The Aroma Hops ready to be added to the boiled wort and bittering hops.
The aroma hops have been added, just giving them 20 minutes soak before stirring and waiting another 20 minutes (according to the instructions in the book for this recipe see part one, mashing the grist .)

20 minutes from adding the aroma hops, there appears to be what looks like a very slight oily looking film. I'm thinking it might be the essential oils coming from the hops. It appears to be coming from the floating hop debris... just waiting on some response in my Brew Day thread on Jim's Beer Kit forum as to if this is normal or not... [edit - some feedback suggested it was as I thought, essential oils from the hops.]

Coming up to 30 minutes from adding aroma hops and the wort is clearing noticeably. I could only see 1 ring of the chiller coil a few minutes ago, now there are 3!

A few mins left before immersion cooling starts. The wort temperature has already dropped to 66C so it looks like I won't be needing to run the chiller for as long, which is nice.

Immersion, wort chiller fired up after the aroma hops had had 40 minutes. Worked a treat!!!! The initial outflow was warm but not hot and a bit of tweaking of the cold water flow rate soon got a good through flow of cooling water through the copper coils of the wort chiller.

The wort chiller in action. waste water is running off into my empty mash tun.
Rather than waste the out flowing water from the wort chiller, I ran it to my now empty mash tun but there was little need to worry about waste water. The hot wort was cooled to 32C before the tun was even filled. (poured it into the water butt outside for the garden).

Ooops, I've got a bit ahead of myself now so there's a bit more about the wort chilling in the next post, chilling the wort and pitching the yeast.

First Brew Day. Boiling the Wort and Bittering Hops. Pt. 3

Continuing on from part two, sparging the mashed grist. I'll fill this in properly later (edit, please excuse the tenses changing as you read, some was written as it happened the rest, like this bit, has been edited in later). Good boil, lovely smells filling to kitchen.

The sweet wort approaching boil
Not a lot to write about the boil really, it took about half an hour to get the wort to a rolling boil before adding the bittering hops.

Rolling boil reached the bittering hops were added.

Getting towards the end of the 60 minute boil time the boiling wort is beginning to clear, the hops continue to tumble around but something is definitely happening here...

About 15 minutes from the end of the wort boil.
My home made Immersion Wort Chiller was sterilized*, rinsed well and then placed in the boiler 10 mins before end of boil. Five minutes before the end of the boil I added the copper finings, in this recipe I used  so called Irish Moss which is actually a dried seaweed called Caragheen.

Wort chiller added 10 minutes before end of boil to sterilize it, copper finings (finings for the copper, they're seaweed, not made from copper) added 5 minutes before end of boil.
*I know there's no need to pre sterilize the chiller as the ten minutes in the boiling wort does that job but this time, doing a half size batch the whole thing isn't covered by the boiling wort. I just wanted to be sure :)

INSTRUCTION 1
Based on the brew day account, mark each statement yes or no and quote the words that decide it. (a) Reaching a rolling boil took about half an hour. (b) The copper finings are made from copper. (c) The wort had cooled to 32C only after the mash tun was full.
INSTRUCTION 2
Write out the brew day account from "First Brew Day." to "the bittering hops." word for word.

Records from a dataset

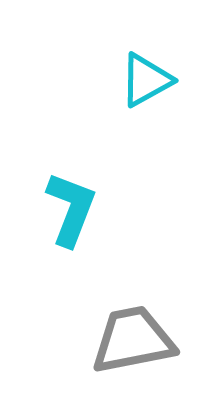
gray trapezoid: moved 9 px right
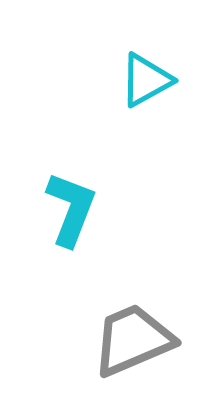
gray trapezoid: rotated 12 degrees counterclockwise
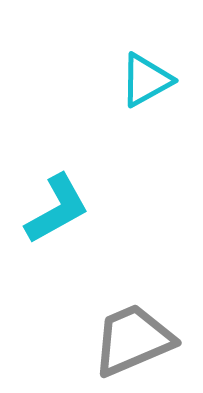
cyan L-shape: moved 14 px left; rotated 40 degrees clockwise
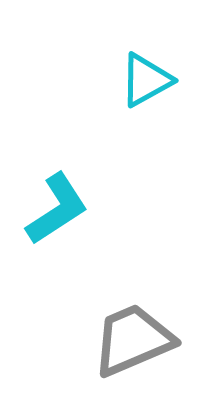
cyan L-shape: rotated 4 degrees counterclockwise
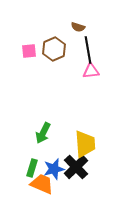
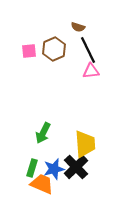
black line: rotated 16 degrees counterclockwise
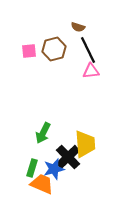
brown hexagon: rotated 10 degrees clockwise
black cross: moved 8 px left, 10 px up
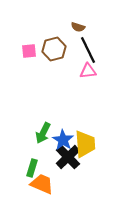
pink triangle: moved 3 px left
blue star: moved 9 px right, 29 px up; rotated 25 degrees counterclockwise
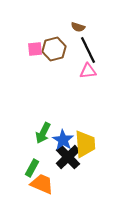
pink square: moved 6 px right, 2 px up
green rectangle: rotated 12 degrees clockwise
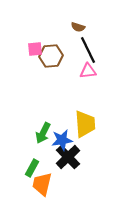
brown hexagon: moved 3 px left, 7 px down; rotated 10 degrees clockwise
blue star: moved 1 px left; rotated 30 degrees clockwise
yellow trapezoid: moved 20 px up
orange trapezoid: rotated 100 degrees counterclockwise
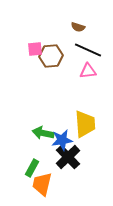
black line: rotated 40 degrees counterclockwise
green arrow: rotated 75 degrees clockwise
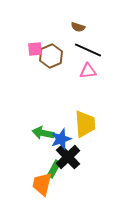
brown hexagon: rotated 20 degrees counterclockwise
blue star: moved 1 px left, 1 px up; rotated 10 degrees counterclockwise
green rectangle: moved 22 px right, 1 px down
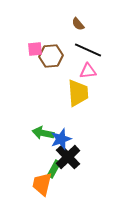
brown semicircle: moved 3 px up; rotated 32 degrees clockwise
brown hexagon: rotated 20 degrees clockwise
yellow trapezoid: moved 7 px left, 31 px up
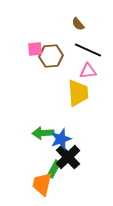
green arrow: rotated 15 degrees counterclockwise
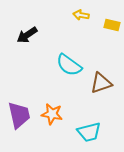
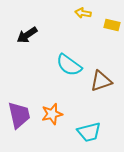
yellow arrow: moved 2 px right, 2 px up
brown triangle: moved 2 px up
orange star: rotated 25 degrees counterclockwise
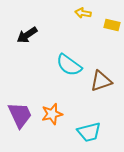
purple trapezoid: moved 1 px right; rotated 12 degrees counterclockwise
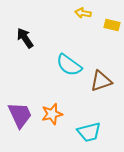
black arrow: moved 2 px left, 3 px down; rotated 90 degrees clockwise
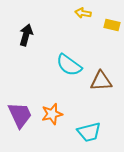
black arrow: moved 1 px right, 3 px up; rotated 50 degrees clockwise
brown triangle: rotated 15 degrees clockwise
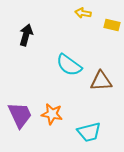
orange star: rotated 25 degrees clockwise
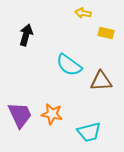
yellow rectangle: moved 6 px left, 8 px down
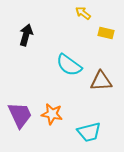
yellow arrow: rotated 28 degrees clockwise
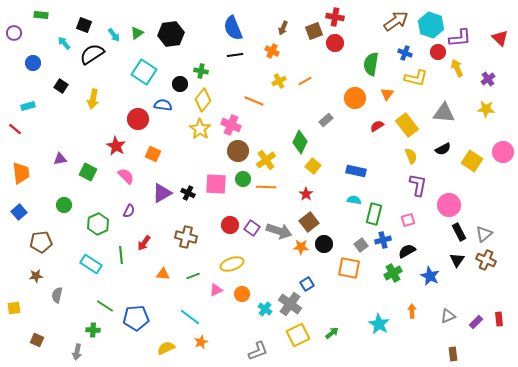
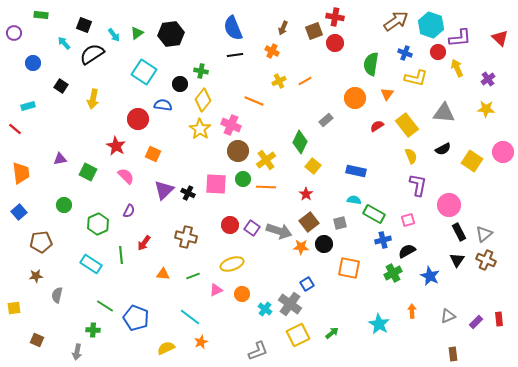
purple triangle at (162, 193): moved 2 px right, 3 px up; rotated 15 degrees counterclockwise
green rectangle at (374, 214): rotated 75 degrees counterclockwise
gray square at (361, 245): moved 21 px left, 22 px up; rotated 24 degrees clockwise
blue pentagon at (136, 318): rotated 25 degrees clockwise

CORRECT RESULT 1
(a) Yes: "it took about half an hour to get the wort to a rolling boil before adding the bittering hops."
(b) No: "they're seaweed, not made from copper"
(c) No: "The hot wort was cooled to 32C before the tun was even filled."

CORRECT RESULT 2
First Brew Day. Boiling the Wort and Bittering Hops. Pt. 3

Continuing on from part two, sparging the mashed grist. I'll fill this in properly later (edit, please excuse the tenses changing as you read, some was written as it happened the rest, like this bit, has been edited in later). Good boil, lovely smells filling to kitchen.

The sweet wort approaching boil
Not a lot to write about the boil really, it took about half an hour to get the wort to a rolling boil before adding the bittering hops.